The data START
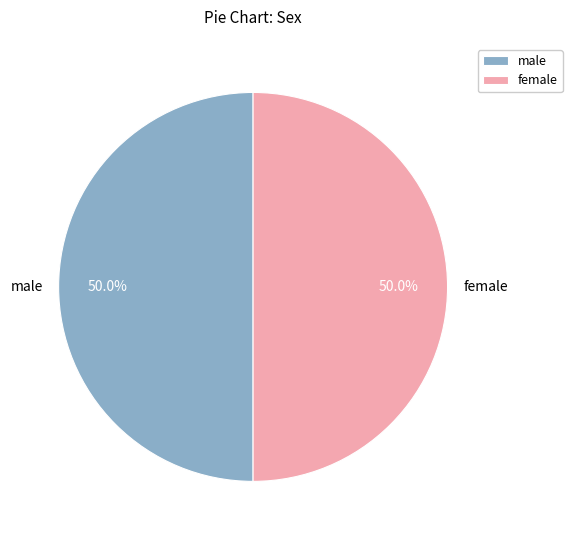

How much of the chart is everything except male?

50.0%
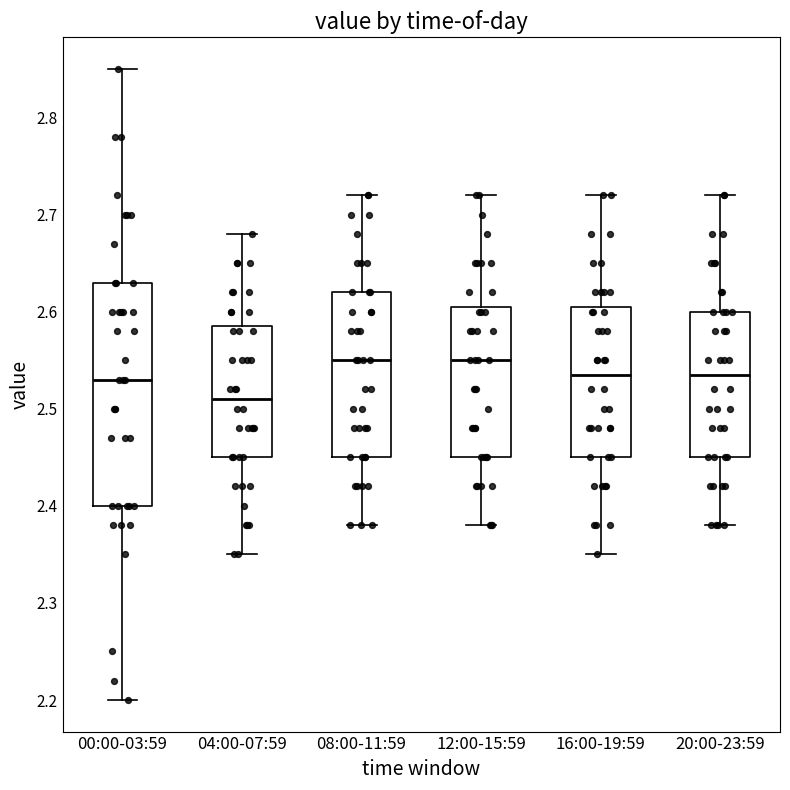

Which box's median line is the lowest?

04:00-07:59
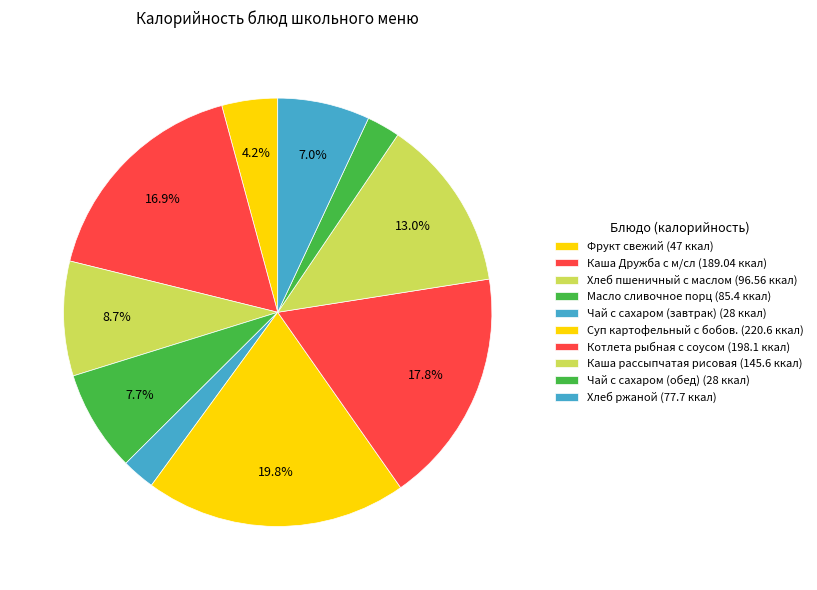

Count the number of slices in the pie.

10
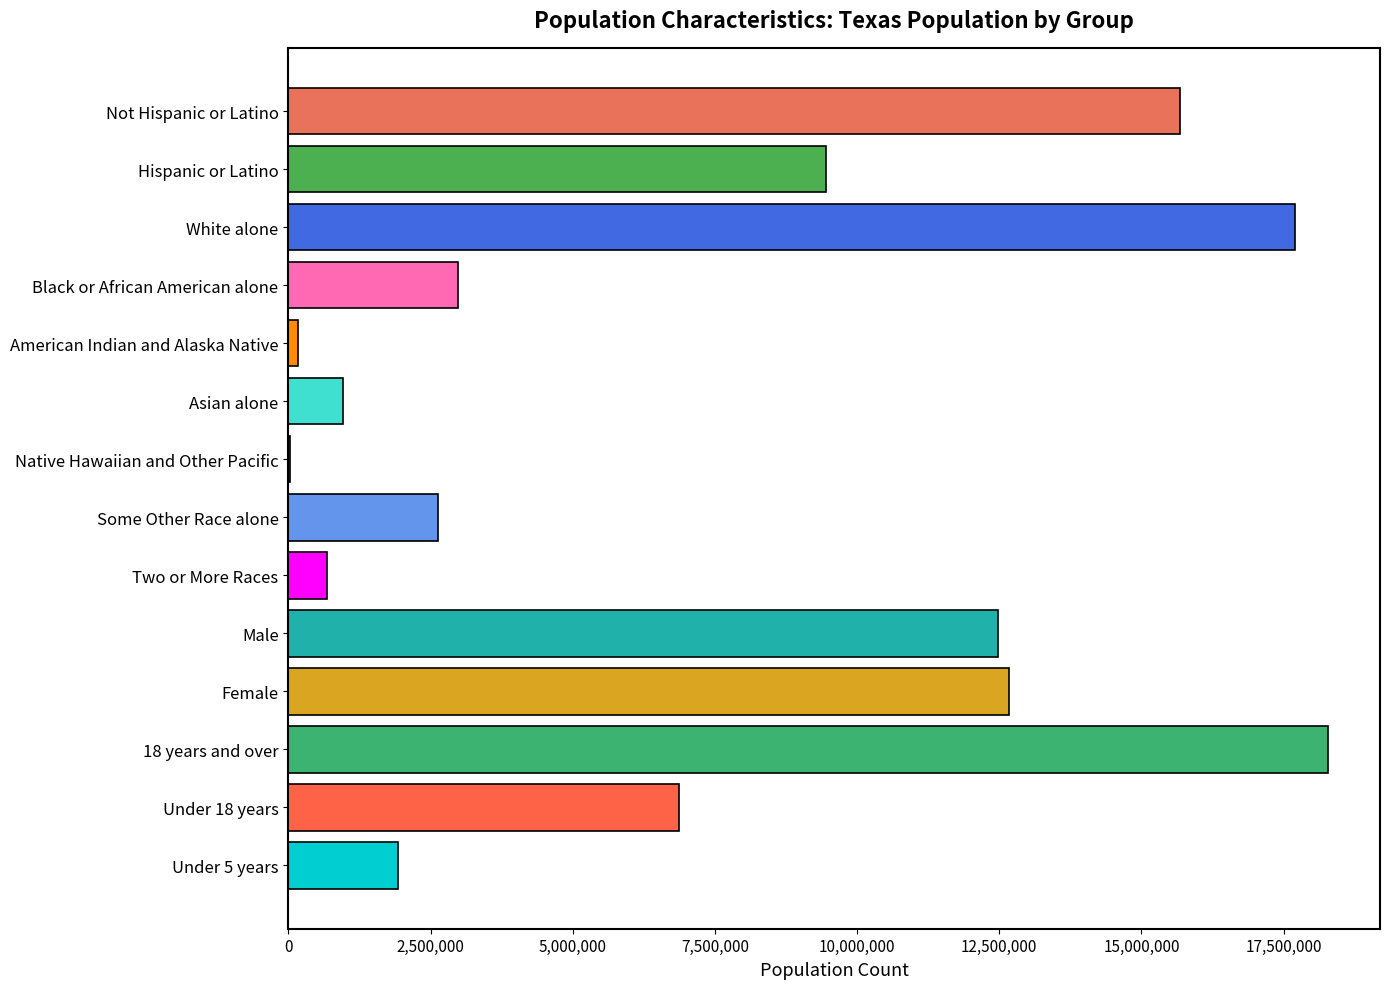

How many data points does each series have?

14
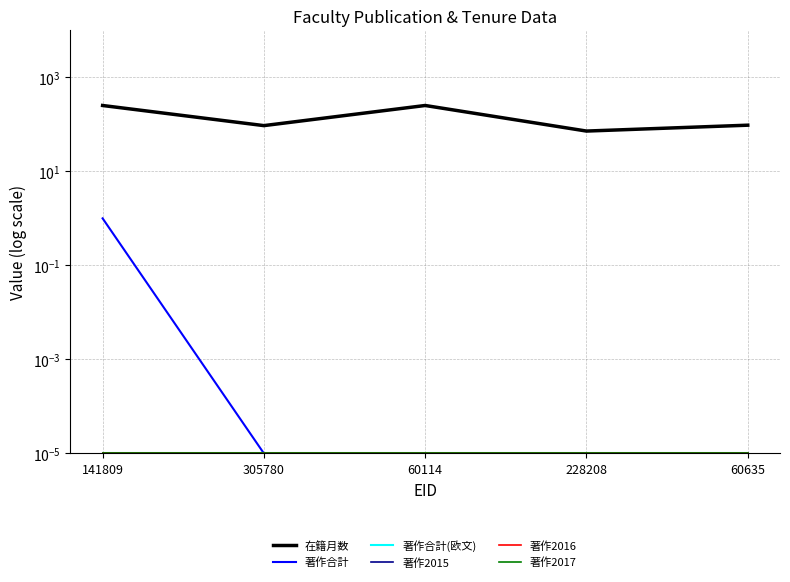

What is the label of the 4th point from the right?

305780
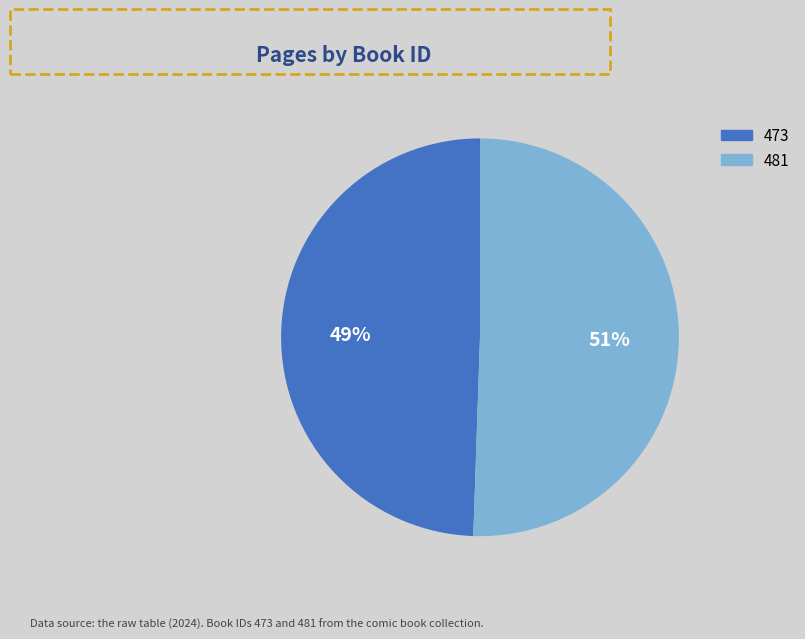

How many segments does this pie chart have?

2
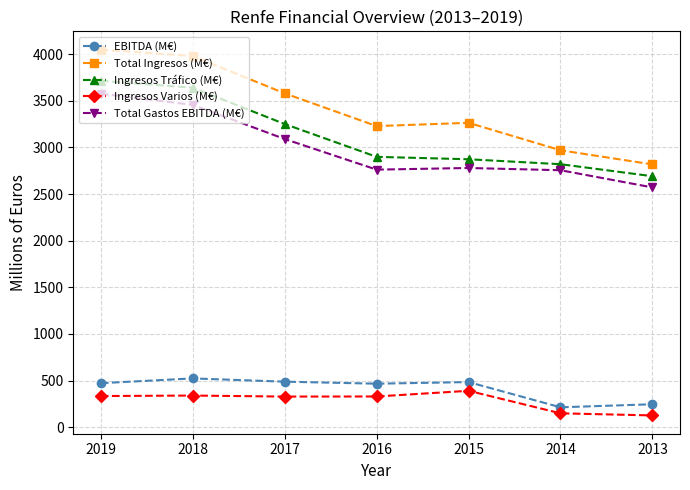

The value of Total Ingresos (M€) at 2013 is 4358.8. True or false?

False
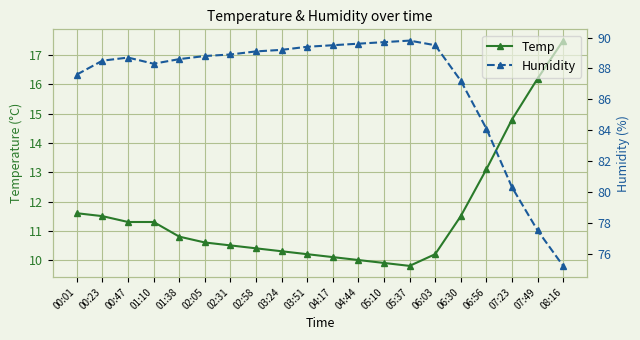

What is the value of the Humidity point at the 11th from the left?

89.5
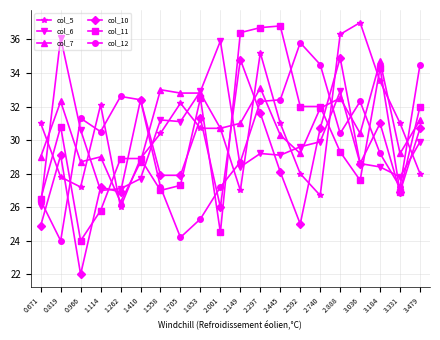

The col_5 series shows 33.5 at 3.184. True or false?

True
The data END
▶ _What you will do_
Edit the entries above by replacing "pie" with "donut" wherever it occurs, and keep everything else the same. Omit the pictures from your version.

▶ _Answer to this problem_
How much of the chart is everything except male?

50.0%

Which box's median line is the lowest?

04:00-07:59

Count the number of slices in the donut.

10

How many data points does each series have?

14

What is the label of the 4th point from the right?

305780

How many segments does this donut chart have?

2

The value of Total Ingresos (M€) at 2013 is 4358.8. True or false?

False

What is the value of the Humidity point at the 11th from the left?

89.5

The col_5 series shows 33.5 at 3.184. True or false?

True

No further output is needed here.